What is required - Copy out the listing below exactly, please, and skip any pictures.

________________________

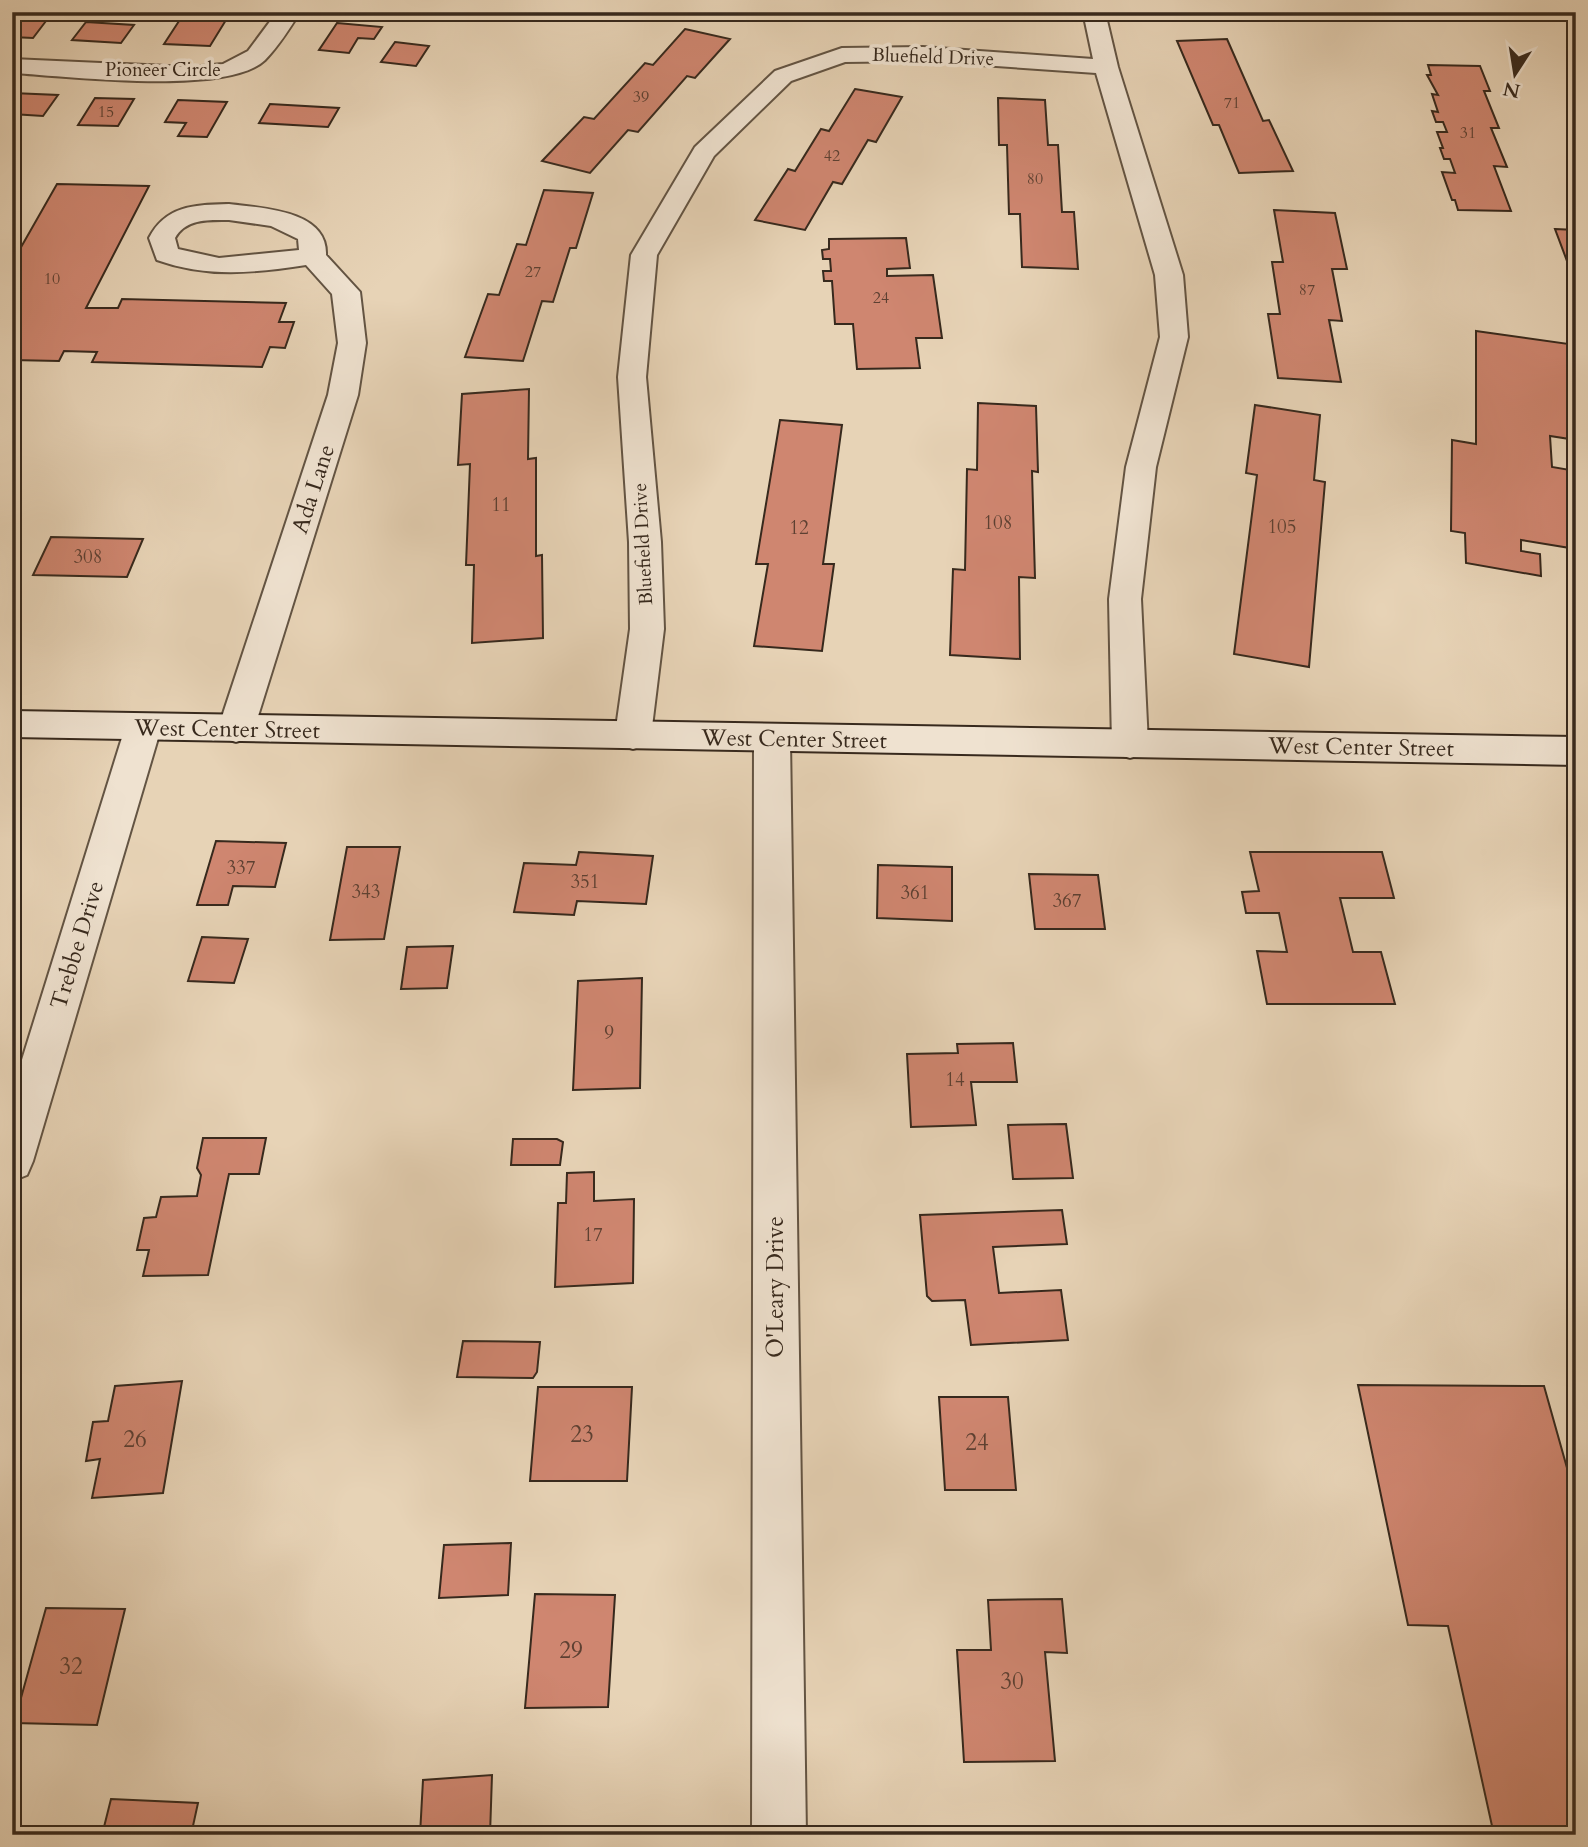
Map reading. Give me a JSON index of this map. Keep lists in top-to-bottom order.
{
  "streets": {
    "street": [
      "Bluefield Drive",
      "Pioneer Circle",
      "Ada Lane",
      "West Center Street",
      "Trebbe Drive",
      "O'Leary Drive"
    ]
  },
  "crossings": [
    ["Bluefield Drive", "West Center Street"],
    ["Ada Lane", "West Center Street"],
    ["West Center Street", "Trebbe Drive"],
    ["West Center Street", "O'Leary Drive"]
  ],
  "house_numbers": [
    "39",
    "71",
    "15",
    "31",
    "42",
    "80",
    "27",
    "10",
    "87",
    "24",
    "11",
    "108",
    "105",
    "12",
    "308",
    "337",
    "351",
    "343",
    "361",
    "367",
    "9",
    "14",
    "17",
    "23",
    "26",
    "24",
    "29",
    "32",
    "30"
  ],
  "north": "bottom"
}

________________________

The answer -
Map reading. Give me a JSON index of this map. Keep lists in top-to-bottom order.
{
  "streets": {
    "street": [
      "Bluefield Drive",
      "Pioneer Circle",
      "Ada Lane",
      "West Center Street",
      "Trebbe Drive",
      "O'Leary Drive"
    ]
  },
  "crossings": [
    ["Bluefield Drive", "West Center Street"],
    ["Ada Lane", "West Center Street"],
    ["West Center Street", "Trebbe Drive"],
    ["West Center Street", "O'Leary Drive"]
  ],
  "house_numbers": [
    "39",
    "71",
    "15",
    "31",
    "42",
    "80",
    "27",
    "10",
    "87",
    "24",
    "11",
    "108",
    "105",
    "12",
    "308",
    "337",
    "351",
    "343",
    "361",
    "367",
    "9",
    "14",
    "17",
    "23",
    "26",
    "24",
    "29",
    "32",
    "30"
  ],
  "north": "bottom"
}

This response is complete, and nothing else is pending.